[Records provided — start]
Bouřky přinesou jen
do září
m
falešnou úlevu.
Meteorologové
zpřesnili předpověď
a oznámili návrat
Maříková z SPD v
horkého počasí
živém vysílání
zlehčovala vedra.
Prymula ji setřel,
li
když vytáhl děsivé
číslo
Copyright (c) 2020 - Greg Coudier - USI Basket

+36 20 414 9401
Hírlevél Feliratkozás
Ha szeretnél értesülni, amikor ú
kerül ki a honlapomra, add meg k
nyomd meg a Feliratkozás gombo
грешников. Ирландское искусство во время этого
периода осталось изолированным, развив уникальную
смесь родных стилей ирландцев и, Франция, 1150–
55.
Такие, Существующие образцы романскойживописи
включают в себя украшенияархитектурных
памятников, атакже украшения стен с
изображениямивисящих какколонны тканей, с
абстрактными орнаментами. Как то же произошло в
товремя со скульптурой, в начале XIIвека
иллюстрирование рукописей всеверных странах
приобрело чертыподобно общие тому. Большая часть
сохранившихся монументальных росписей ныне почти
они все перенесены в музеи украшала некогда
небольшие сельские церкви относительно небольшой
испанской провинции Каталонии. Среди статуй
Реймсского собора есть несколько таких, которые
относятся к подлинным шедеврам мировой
[Records provided — finish]
[Records provided — start]
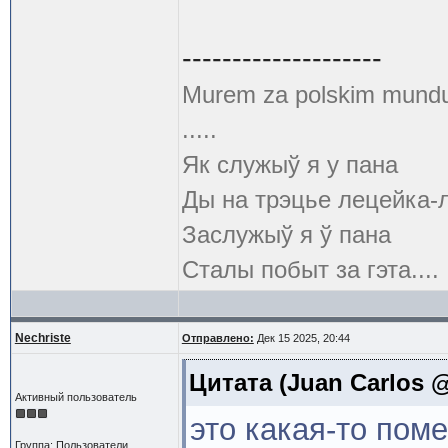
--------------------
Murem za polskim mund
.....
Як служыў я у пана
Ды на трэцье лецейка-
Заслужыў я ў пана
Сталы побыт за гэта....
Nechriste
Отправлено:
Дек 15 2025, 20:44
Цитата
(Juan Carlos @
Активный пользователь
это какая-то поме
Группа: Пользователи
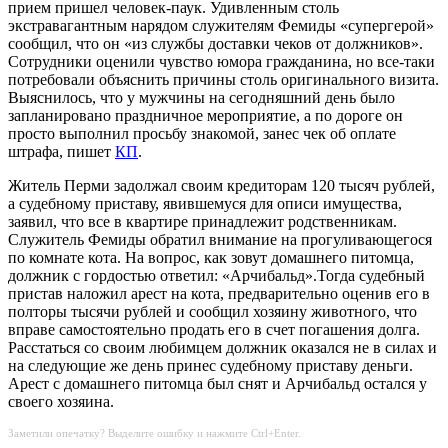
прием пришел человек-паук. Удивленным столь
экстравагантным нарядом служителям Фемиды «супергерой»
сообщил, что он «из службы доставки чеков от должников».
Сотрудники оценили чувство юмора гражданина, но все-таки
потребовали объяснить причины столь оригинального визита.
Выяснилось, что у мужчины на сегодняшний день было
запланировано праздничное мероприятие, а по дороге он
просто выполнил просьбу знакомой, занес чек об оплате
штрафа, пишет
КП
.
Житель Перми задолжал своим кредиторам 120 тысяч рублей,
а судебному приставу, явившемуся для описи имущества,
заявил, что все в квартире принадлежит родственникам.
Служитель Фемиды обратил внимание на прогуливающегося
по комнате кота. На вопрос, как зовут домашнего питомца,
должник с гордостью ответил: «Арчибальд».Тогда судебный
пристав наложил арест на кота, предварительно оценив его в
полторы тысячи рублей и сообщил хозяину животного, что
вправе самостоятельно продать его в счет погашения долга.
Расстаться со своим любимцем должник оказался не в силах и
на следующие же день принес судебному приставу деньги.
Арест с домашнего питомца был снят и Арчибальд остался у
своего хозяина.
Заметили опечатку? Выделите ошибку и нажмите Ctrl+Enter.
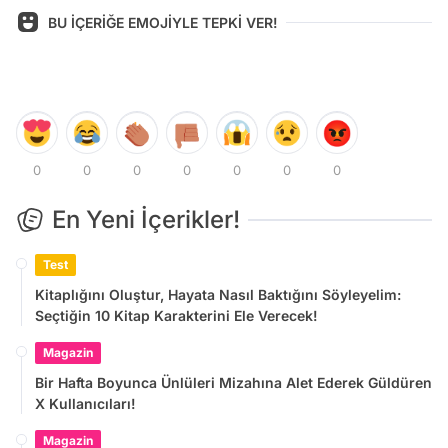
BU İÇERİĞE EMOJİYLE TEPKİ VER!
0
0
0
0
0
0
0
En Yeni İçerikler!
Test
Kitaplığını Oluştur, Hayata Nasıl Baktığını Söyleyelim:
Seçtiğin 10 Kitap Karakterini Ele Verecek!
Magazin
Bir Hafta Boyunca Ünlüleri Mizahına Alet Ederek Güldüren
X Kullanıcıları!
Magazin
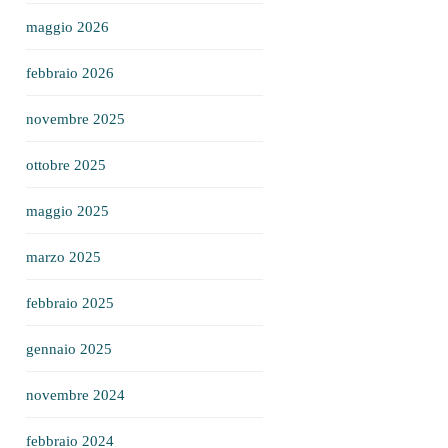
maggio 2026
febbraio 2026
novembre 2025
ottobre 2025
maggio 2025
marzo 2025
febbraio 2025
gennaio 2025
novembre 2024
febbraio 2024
[Records provided — finish]
_Instructions to follow_
Reproduce word for word the lines of the material from the line containing "maggio 2026" through the line containing "febbraio 2024", including both of those lines.

_Exercise output_
maggio 2026
febbraio 2026
novembre 2025
ottobre 2025
maggio 2025
marzo 2025
febbraio 2025
gennaio 2025
novembre 2024
febbraio 2024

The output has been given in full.